Return, unchanged, the lines of the records from the line containing "What is the total" to the line containing "Which category has", including both of those lines.

DATA SUPPLIED:
=== Section Start ===
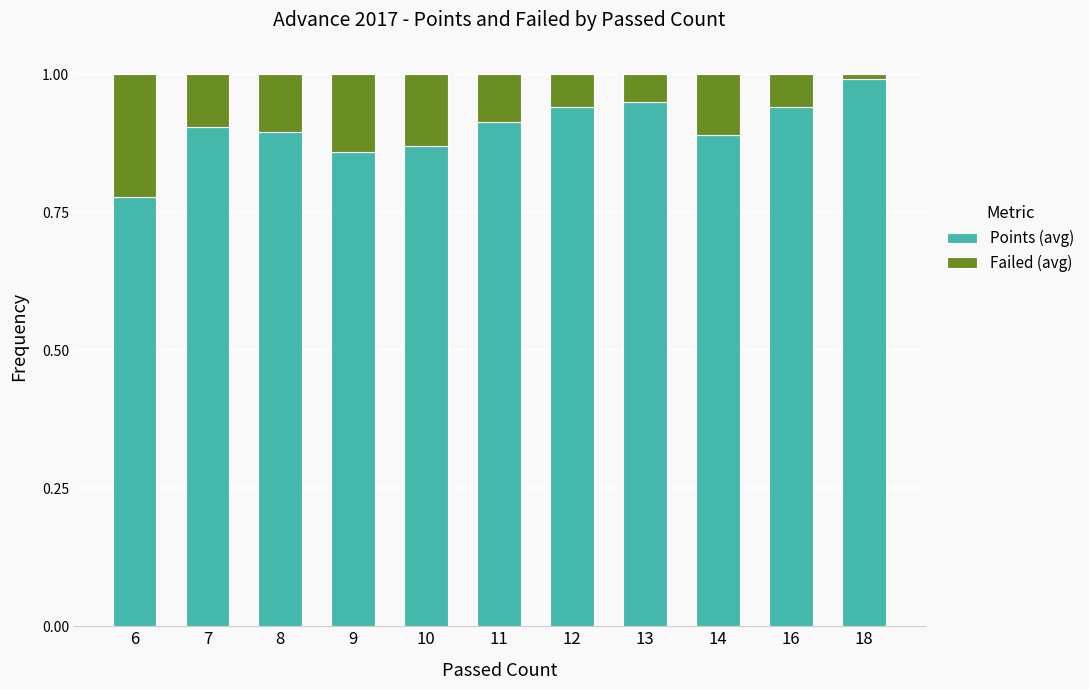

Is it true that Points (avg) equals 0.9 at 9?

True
=== Section End ===
=== Section Start ===
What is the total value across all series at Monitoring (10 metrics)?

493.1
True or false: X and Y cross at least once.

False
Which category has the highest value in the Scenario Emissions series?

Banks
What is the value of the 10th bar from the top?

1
=== Section End ===
=== Section Start ===
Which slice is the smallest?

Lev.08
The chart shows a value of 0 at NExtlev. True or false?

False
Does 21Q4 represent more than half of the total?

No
=== Section End ===
OUTPUT FOR THIS EXERCISE:
What is the total value across all series at Monitoring (10 metrics)?

493.1
True or false: X and Y cross at least once.

False
Which category has the highest value in the Scenario Emissions series?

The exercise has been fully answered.